GIVEN RECORDS:
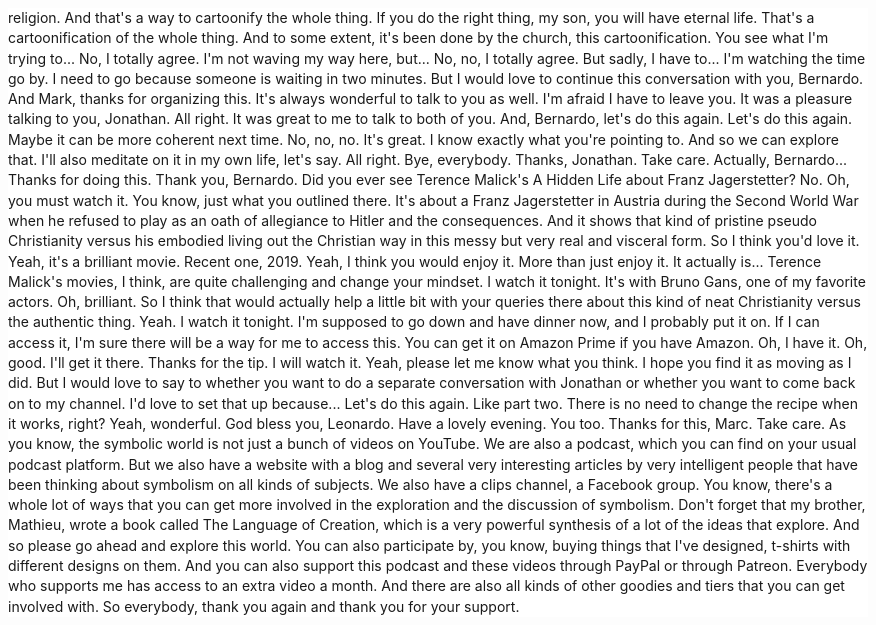 religion. And that's a way to cartoonify the whole thing. If you do the right thing, my son, you will have eternal life. That's a cartoonification of the whole thing. And to some extent, it's been done by the church, this cartoonification. You see what I'm trying to... No, I totally agree. I'm not waving my way here, but... No, no, I totally agree. But sadly, I have to... I'm watching the time go by. I need to go because someone is waiting in two minutes. But I would love to continue this conversation with you, Bernardo. And Mark, thanks for organizing this. It's always wonderful to talk to you as well. I'm afraid I have to leave you. It was a pleasure talking to you, Jonathan. All right. It was great to me to talk to both of you. And, Bernardo, let's do this again. Let's do this again. Maybe it can be more coherent next time. No, no, no. It's great. I know exactly what you're pointing to. And so we can explore that. I'll also meditate on it in my own life, let's say. All right. Bye, everybody. Thanks, Jonathan. Take care. Actually, Bernardo... Thanks for doing this. Thank you, Bernardo. Did you ever see Terence Malick's A Hidden Life about Franz Jagerstetter? No. Oh, you must watch it. You know, just what you outlined there. It's about a Franz Jagerstetter in Austria during the Second World War when he refused to play as an oath of allegiance to Hitler and the consequences. And it shows that kind of pristine pseudo Christianity versus his embodied living out the Christian way in this messy but very real and visceral form. So I think you'd love it. Yeah, it's a brilliant movie. Recent one, 2019. Yeah, I think you would enjoy it. More than just enjoy it. It actually is... Terence Malick's movies, I think, are quite challenging and change your mindset. I watch it tonight. It's with Bruno Gans, one of my favorite actors. Oh, brilliant. So I think that would actually help a little bit with your queries there about this kind of neat Christianity versus the authentic thing. Yeah. I watch it tonight. I'm supposed to go down and have dinner now, and I probably put it on. If I can access it, I'm sure there will be a way for me to access this. You can get it on Amazon Prime if you have Amazon. Oh, I have it. Oh, good. I'll get it there. Thanks for the tip. I will watch it. Yeah, please let me know what you think. I hope you find it as moving as I did. But I would love to say to whether you want to do a separate conversation with Jonathan or whether you want to come back on to my channel. I'd love to set that up because... Let's do this again. Like part two. There is no need to change the recipe when it works, right? Yeah, wonderful. God bless you, Leonardo. Have a lovely evening. You too. Thanks for this, Marc. Take care. As you know, the symbolic world is not just a bunch of videos on YouTube. We are also a podcast, which you can find on your usual podcast platform. But we also have a website with a blog and several very interesting articles by very intelligent people that have been thinking about symbolism on all kinds of subjects. We also have a clips channel, a Facebook group. You know, there's a whole lot of ways that you can get more involved in the exploration and the discussion of symbolism. Don't forget that my brother, Mathieu, wrote a book called The Language of Creation, which is a very powerful synthesis of a lot of the ideas that explore. And so please go ahead and explore this world. You can also participate by, you know, buying things that I've designed, t-shirts with different designs on them. And you can also support this podcast and these videos through PayPal or through Patreon. Everybody who supports me has access to an extra video a month. And there are also all kinds of other goodies and tiers that you can get involved with. So everybody, thank you again and thank you for your support.
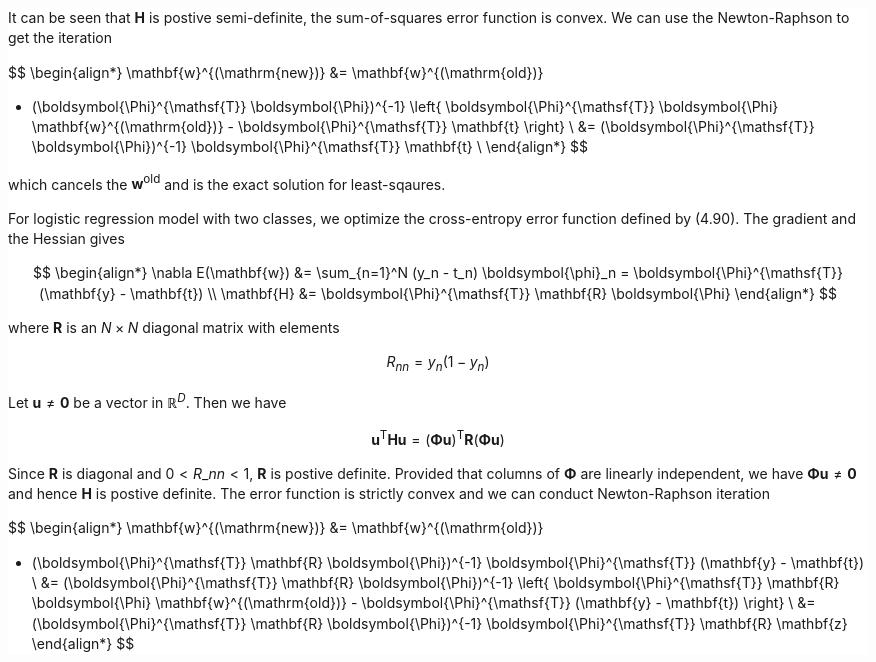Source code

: It can be seen that $\mathbf{H}$ is postive semi-definite,
the sum-of-squares error function is convex. We can use the Newton-Raphson to get the iteration

$$
\begin{align*}
\mathbf{w}^{(\mathrm{new})} &= \mathbf{w}^{(\mathrm{old})}
- (\boldsymbol{\Phi}^{\mathsf{T}} \boldsymbol{\Phi})^{-1}
\left\{ \boldsymbol{\Phi}^{\mathsf{T}} \boldsymbol{\Phi} \mathbf{w}^{(\mathrm{old})} - \boldsymbol{\Phi}^{\mathsf{T}} \mathbf{t} \right\} \\
&= (\boldsymbol{\Phi}^{\mathsf{T}} \boldsymbol{\Phi})^{-1} \boldsymbol{\Phi}^{\mathsf{T}} \mathbf{t} \\
\end{align*}
$$

which cancels the $\mathbf{w}^{\mathrm{old}}$ and is the exact solution for least-sqaures.

For logistic regression model with two classes, we optimize the cross-entropy error function defined by (4.90). The gradient and the Hessian gives

$$
\begin{align*}
\nabla E(\mathbf{w}) &= \sum_{n=1}^N (y_n - t_n) \boldsymbol{\phi}_n
= \boldsymbol{\Phi}^{\mathsf{T}} (\mathbf{y} - \mathbf{t}) \\
\mathbf{H} &= \boldsymbol{\Phi}^{\mathsf{T}} \mathbf{R} \boldsymbol{\Phi}
\end{align*}
$$

where $\mathbf{R}$ is an $N \times N$ diagonal matrix with elements

$$
R_{nn} = y_n (1 - y_n)
$$

Let $\mathbf{u} \ne \mathbf{0}$ be a vector in $\mathbb{R}^D$. Then we have

$$
\mathbf{u}^{\mathsf{T}} \mathbf{H} \mathbf{u}
= (\boldsymbol{\Phi} \mathbf{u})^{\mathsf{T}} \mathbf{R} (\boldsymbol{\Phi} \mathbf{u})
$$

Since $\mathbf{R}$ is diagonal and $0 < R\_{nn} < 1$, $\mathbf{R}$ is postive definite.
Provided that columns of $\boldsymbol{\Phi}$ are linearly independent,
we have $\boldsymbol{\Phi} \mathbf{u} \ne \mathbf{0}$ and hence $\mathbf{H}$ is postive definite.
The error function is strictly convex and we can conduct Newton-Raphson iteration

$$
\begin{align*}
\mathbf{w}^{(\mathrm{new})} &= \mathbf{w}^{(\mathrm{old})}
- (\boldsymbol{\Phi}^{\mathsf{T}} \mathbf{R} \boldsymbol{\Phi})^{-1} \boldsymbol{\Phi}^{\mathsf{T}} (\mathbf{y} - \mathbf{t}) \\
&= (\boldsymbol{\Phi}^{\mathsf{T}} \mathbf{R} \boldsymbol{\Phi})^{-1} 
\left\{ \boldsymbol{\Phi}^{\mathsf{T}} \mathbf{R} \boldsymbol{\Phi} \mathbf{w}^{(\mathrm{old})} - \boldsymbol{\Phi}^{\mathsf{T}} (\mathbf{y} - \mathbf{t}) \right\} \\
&= (\boldsymbol{\Phi}^{\mathsf{T}} \mathbf{R} \boldsymbol{\Phi})^{-1} 
\boldsymbol{\Phi}^{\mathsf{T}} \mathbf{R} \mathbf{z}
\end{align*}
$$
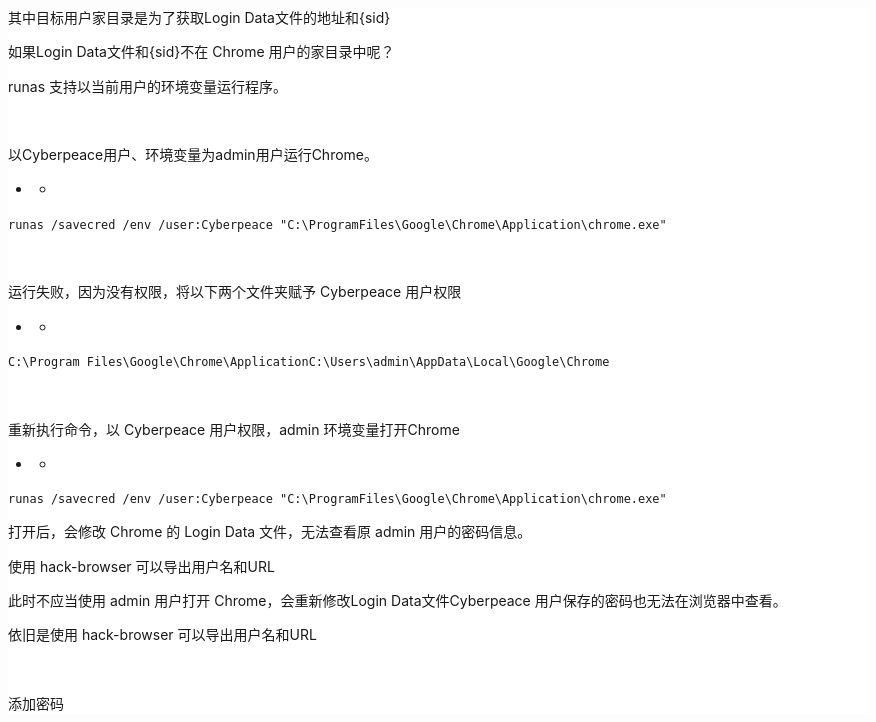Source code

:   

其中目标用户家目录是为了获取Login Data文件的地址和{sid}

  

如果Login Data文件和{sid}不在 Chrome 用户的家目录中呢？

  

runas 支持以当前用户的环境变量运行程序。

![]()  

  

以Cyberpeace用户、环境变量为admin用户运行Chrome。

  *   * 

    
    
    runas /savecred /env /user:Cyberpeace "C:\ProgramFiles\Google\Chrome\Application\chrome.exe"

![]()

  

运行失败，因为没有权限，将以下两个文件夹赋予 Cyberpeace 用户权限

  *   * 

    
    
    C:\Program Files\Google\Chrome\ApplicationC:\Users\admin\AppData\Local\Google\Chrome

  

![]()  

  

重新执行命令，以 Cyberpeace 用户权限，admin 环境变量打开Chrome

  *   * 

    
    
    runas /savecred /env /user:Cyberpeace "C:\ProgramFiles\Google\Chrome\Application\chrome.exe"

  

打开后，会修改 Chrome 的 Login Data 文件，无法查看原 admin 用户的密码信息。

  

使用 hack-browser 可以导出用户名和URL

  

此时不应当使用 admin 用户打开 Chrome，会重新修改Login Data文件Cyberpeace 用户保存的密码也无法在浏览器中查看。

  

依旧是使用 hack-browser 可以导出用户名和URL

![]()

  

添加密码
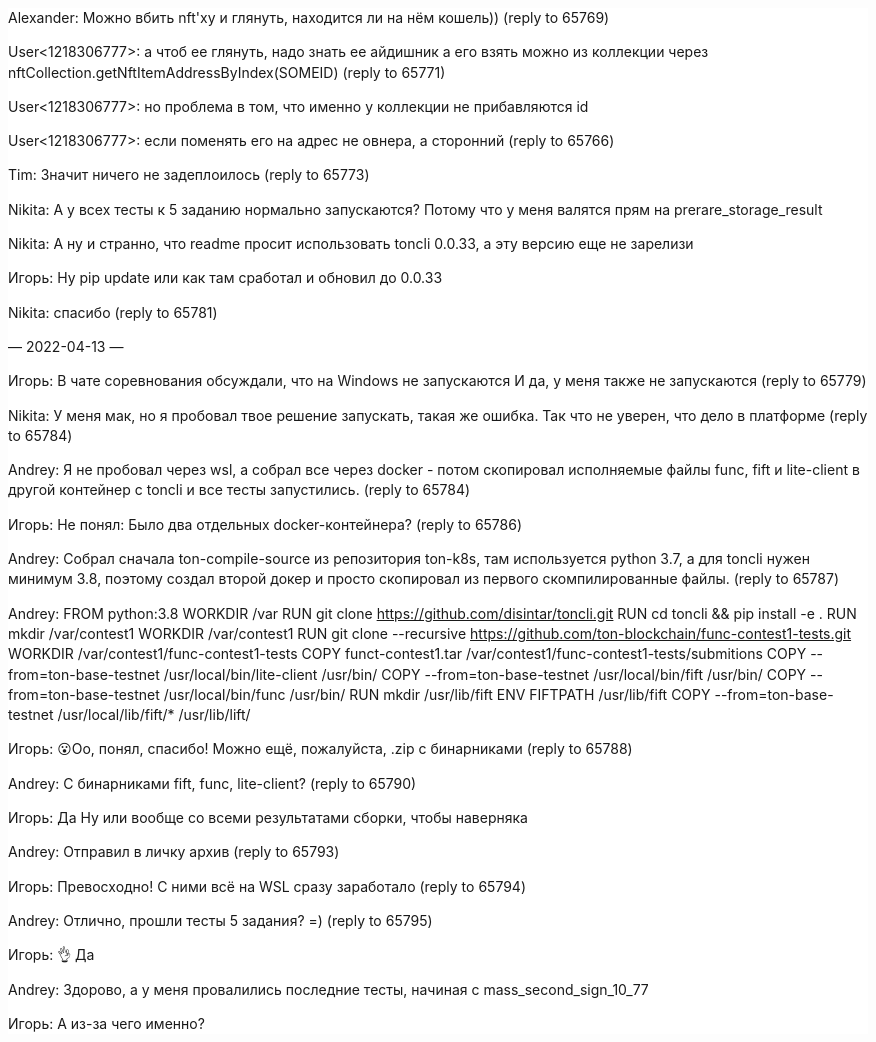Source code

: Alexander: Можно вбить nft'ху и глянуть, находится ли на нём кошель)) (reply to 65769)

User<1218306777>: а чтоб ее глянуть, надо знать ее айдишник  а его взять можно из коллекции через nftCollection.getNftItemAddressByIndex(SOMEID) (reply to 65771)

User<1218306777>: но проблема в том, что именно у коллекции не прибавляются id

User<1218306777>: если поменять его на адрес не овнера, а сторонний (reply to 65766)

Tim: Значит ничего не задеплоилось (reply to 65773)

Nikita: А у всех тесты к 5 заданию нормально запускаются? Потому что у меня валятся прям на prerare_storage_result

Nikita: А ну и странно, что readme просит использовать toncli 0.0.33, а эту версию еще не зарелизи

Игорь: Ну pip update или как там сработал и обновил до 0.0.33

Nikita: спасибо (reply to 65781)

— 2022-04-13 —

Игорь: В чате соревнования обсуждали, что на Windows не запускаются И да, у меня также не запускаются (reply to 65779)

Nikita: У меня мак, но я пробовал твое решение запускать, такая же ошибка. Так что не уверен, что дело в платформе (reply to 65784)

Andrey: Я не пробовал через wsl, а собрал все через docker - потом скопировал исполняемые файлы func, fift и lite-client в другой контейнер с toncli и все тесты запустились. (reply to 65784)

Игорь: Не понял: Было два отдельных docker-контейнера? (reply to 65786)

Andrey: Собрал сначала ton-compile-source из репозитория ton-k8s, там используется python 3.7, а для toncli нужен минимум 3.8, поэтому создал второй докер и просто скопировал из первого скомпилированные файлы. (reply to 65787)

Andrey: FROM python:3.8  WORKDIR /var RUN git clone https://github.com/disintar/toncli.git RUN cd toncli && pip install -e .  RUN mkdir /var/contest1 WORKDIR /var/contest1  RUN git clone --recursive https://github.com/ton-blockchain/func-contest1-tests.git  WORKDIR /var/contest1/func-contest1-tests COPY funct-contest1.tar /var/contest1/func-contest1-tests/submitions  COPY --from=ton-base-testnet /usr/local/bin/lite-client /usr/bin/ COPY --from=ton-base-testnet /usr/local/bin/fift /usr/bin/ COPY --from=ton-base-testnet /usr/local/bin/func /usr/bin/ RUN mkdir /usr/lib/fift ENV FIFTPATH /usr/lib/fift COPY --from=ton-base-testnet /usr/local/lib/fift/* /usr/lib/lift/

Игорь: 😮Оо, понял, спасибо! Можно ещё, пожалуйста, .zip с бинарниками (reply to 65788)

Andrey: С бинарниками fift, func, lite-client? (reply to 65790)

Игорь: Да Ну или вообще со всеми результатами сборки, чтобы наверняка

Andrey: Отправил в личку архив (reply to 65793)

Игорь: Превосходно! С ними всё на WSL сразу заработало (reply to 65794)

Andrey: Отлично, прошли тесты 5 задания? =) (reply to 65795)

Игорь: 👌 Да

Andrey: Здорово, а у меня провалились последние тесты, начиная с mass_second_sign_10_77

Игорь: А из-за чего именно?
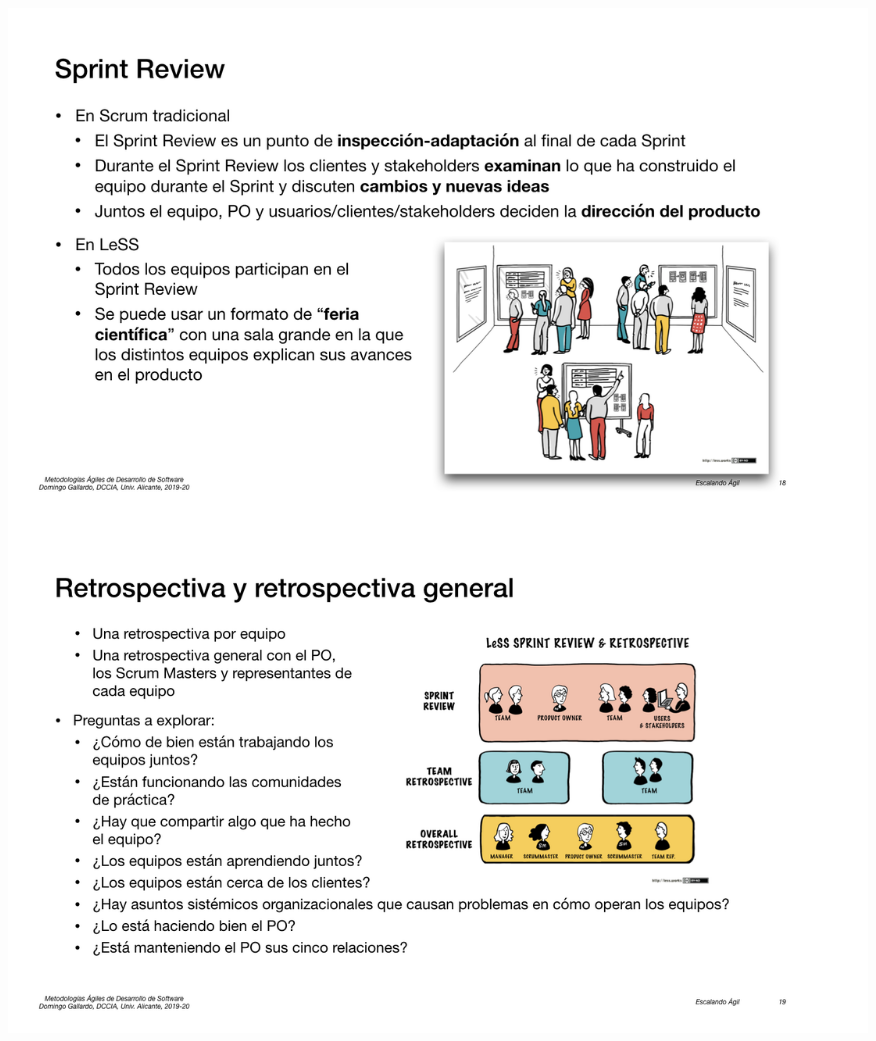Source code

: <kbd><img src="diapositivas/escalando-agil.018.png" width="800px"></kbd>

<kbd><img src="diapositivas/escalando-agil.019.png" width="800px"></kbd>
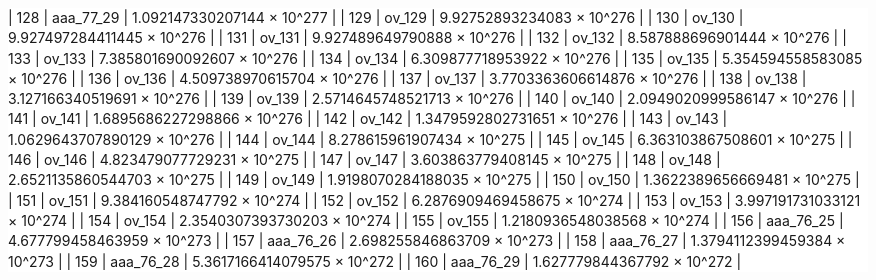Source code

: | 128 | aaa_77_29 | 1.092147330207144 × 10^277 |
| 129 | ov_129 | 9.92752893234083 × 10^276 |
| 130 | ov_130 | 9.927497284411445 × 10^276 |
| 131 | ov_131 | 9.927489649790888 × 10^276 |
| 132 | ov_132 | 8.587888696901444 × 10^276 |
| 133 | ov_133 | 7.385801690092607 × 10^276 |
| 134 | ov_134 | 6.309877718953922 × 10^276 |
| 135 | ov_135 | 5.354594558583085 × 10^276 |
| 136 | ov_136 | 4.509738970615704 × 10^276 |
| 137 | ov_137 | 3.7703363606614876 × 10^276 |
| 138 | ov_138 | 3.127166340519691 × 10^276 |
| 139 | ov_139 | 2.5714645748521713 × 10^276 |
| 140 | ov_140 | 2.0949020999586147 × 10^276 |
| 141 | ov_141 | 1.6895686227298866 × 10^276 |
| 142 | ov_142 | 1.3479592802731651 × 10^276 |
| 143 | ov_143 | 1.0629643707890129 × 10^276 |
| 144 | ov_144 | 8.278615961907434 × 10^275 |
| 145 | ov_145 | 6.363103867508601 × 10^275 |
| 146 | ov_146 | 4.823479077729231 × 10^275 |
| 147 | ov_147 | 3.603863779408145 × 10^275 |
| 148 | ov_148 | 2.6521135860544703 × 10^275 |
| 149 | ov_149 | 1.9198070284188035 × 10^275 |
| 150 | ov_150 | 1.3622389656669481 × 10^275 |
| 151 | ov_151 | 9.384160548747792 × 10^274 |
| 152 | ov_152 | 6.2876909469458675 × 10^274 |
| 153 | ov_153 | 3.997191731033121 × 10^274 |
| 154 | ov_154 | 2.3540307393730203 × 10^274 |
| 155 | ov_155 | 1.2180936548038568 × 10^274 |
| 156 | aaa_76_25 | 4.677799458463959 × 10^273 |
| 157 | aaa_76_26 | 2.698255846863709 × 10^273 |
| 158 | aaa_76_27 | 1.3794112399459384 × 10^273 |
| 159 | aaa_76_28 | 5.3617166414079575 × 10^272 |
| 160 | aaa_76_29 | 1.627779844367792 × 10^272 |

INSTRUCTIONS FOR THE TASK: Using only the data above, copy out the lines that include the word "бинарниками".

THE ANSWER:
Игорь: 😮Оо, понял, спасибо! Можно ещё, пожалуйста, .zip с бинарниками (reply to 65788)
Andrey: С бинарниками fift, func, lite-client? (reply to 65790)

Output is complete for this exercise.